Kansas painter John Hulsey was recently filmed for a 15-minute spot in an upcoming episode of “Living St. Louis: Sunday Arts,” a show produced by KETC, the public television station in St. Louis. He was filmed painting en plein air on a CSA (Community Supported Agriculture) farm that dramatically overlooks the Mississippi River.
“Above the Mississippi,” by John Hulsey, oil, 9 x 12 in., and the view that inspired it
“I am always interested in painting rivers,” says Hulsey. “Off the top of my head I can name 12 rivers that I have painted. I am strongly attracted to them as subject matter — they have many great facets to them. Unlike a lake, something is going by all the time — it might bring you something, like a boat. And there are edges where land meets water, where there’s diverse plant material and animals. Plants along a river are sometimes larger because they are well-watered and aren’t molested as much, so you get fabulous trees. And I love the way the light plays on the water — plus there’s mist and other weather effects.”
A view of the Mississippi River from La Vista Farm, a CSA that is on the property of the Missionary Oblates of Mary Immaculate, in Godfrey, Illinois
Hulsey and his wife, Ann Trusty, have sailed on the Mississippi with their friend, architect John Guenther, and previously noticed the high cliffs and curious buildings in the spot. “A couple of times we’ve said, ‘Wouldn’t it be great to go up there and paint?,'” says Hulsey. “John [Guenther] did a lot of work to make that happen.” The farm, which is located in Godfrey, Illinois, just north of St. Louis, is part of the novitiate of the Missionary Oblates of Mary Immaculate — a place for clergy-in-training of that particular Catholic order to prepare for their vows. Talks with Patrick Murphy, a producer of the public TV show, extended for more than six months as the various parties worked out a timetable for the shoot. Finally, in October, Hulsey was filmed on location for an hour and interviewed as he painted. “I haven’t seen what he has made of it, but my pitch to him had a lot to do with the plein air aspect of painting,” says Hulsey, “the challenge of going out and trying to make a decent picture while standing right next to a river or above a river. It’s still a subject that people in the Midwest don’t know that much about, compared to some places in the country.” The episode is scheduled to air sometime in December.
Hulsey on camera
The artist loved the location, which included a very dramatic outcropping that hung over the cliffs overlooking the Mississippi. “You could see 180 degrees up and down the river,” recalls Hulsey. “The farm was a big spread, with quite a bit of land, and it was gorgeous. There were dozens of places I could paint, but we chose to film in the yard in front of the house.” Hulsey explained on camera the difference between plein air painting and studio painting, and talked about his process. “We teach a lot, and so this is part of the instructional component we do,” says Hulsey. “I want to encourage more people to go outside and paint, to get out there and try it. On a show like this, they can see me do it and know that it is possible. But you have to learn it by doing it. No one can train you for plein air painting. You have to experience the challenges firsthand to get any good at it.”

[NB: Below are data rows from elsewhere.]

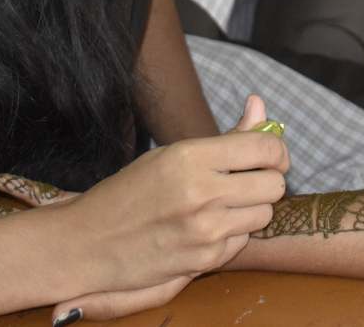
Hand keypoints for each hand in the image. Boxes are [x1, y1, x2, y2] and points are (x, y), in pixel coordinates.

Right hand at [42, 94, 288, 323]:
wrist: (88, 243)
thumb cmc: (131, 192)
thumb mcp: (173, 154)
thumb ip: (227, 135)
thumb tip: (260, 102)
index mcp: (191, 157)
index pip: (265, 148)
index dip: (275, 150)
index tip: (268, 154)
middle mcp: (201, 193)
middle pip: (275, 184)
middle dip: (266, 180)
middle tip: (246, 180)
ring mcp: (204, 231)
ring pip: (265, 214)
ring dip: (252, 208)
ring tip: (222, 204)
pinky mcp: (204, 261)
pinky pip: (243, 240)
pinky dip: (233, 233)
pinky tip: (207, 228)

Hulsey hopes that the show or the segment gets picked up for broadcast on PBS stations nationwide, as previous segments by Murphy have, “but even if it doesn’t, the St. Louis PBS station has a lot of viewers.” Says the artist, “You do enough things over the years and you learn that some of these things turn out great and lead to sales and shows and other opportunities, and sometimes they don’t do much.” He pauses. “I just like painting there.”

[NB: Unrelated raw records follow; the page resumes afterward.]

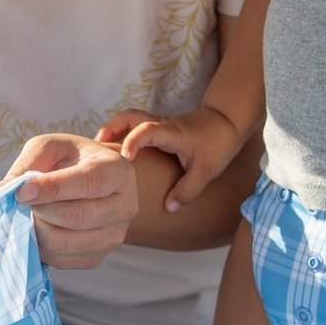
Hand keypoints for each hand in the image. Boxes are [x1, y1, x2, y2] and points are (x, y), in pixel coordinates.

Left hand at [0, 134, 137, 268]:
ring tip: (28, 215)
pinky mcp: (98, 256)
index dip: (54, 188)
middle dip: (41, 211)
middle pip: (79, 217)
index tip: (21, 192)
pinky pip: (64, 260)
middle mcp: (125, 206)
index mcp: (118, 171)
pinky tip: (36, 230)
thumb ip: (29, 163)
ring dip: (38, 231)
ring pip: (68, 243)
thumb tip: (5, 189)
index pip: (90, 182)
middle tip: (20, 203)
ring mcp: (115, 235)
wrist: (89, 181)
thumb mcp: (50, 147)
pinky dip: (41, 248)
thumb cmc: (69, 159)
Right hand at [97, 106, 243, 210]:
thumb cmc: (218, 144)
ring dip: (114, 130)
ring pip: (130, 118)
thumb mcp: (206, 171)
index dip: (132, 142)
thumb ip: (187, 190)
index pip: (146, 130)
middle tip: (97, 150)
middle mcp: (161, 124)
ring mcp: (159, 123)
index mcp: (171, 133)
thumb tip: (168, 208)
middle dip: (110, 129)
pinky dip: (123, 134)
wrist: (228, 122)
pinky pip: (136, 125)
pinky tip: (120, 153)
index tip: (123, 159)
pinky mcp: (160, 127)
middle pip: (129, 116)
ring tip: (102, 152)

Another view of the Mississippi from the cliffs at the edge of La Vista Farm
Hulsey had a great time, and he believes he was not alone. “I think they enjoyed watching me paint. The producer is a collector and knows about painting. He was asking the best questions about process — about color choice, the decisions about taking things out, adding things. He really enjoyed seeing what I added to the piece to pull it together.”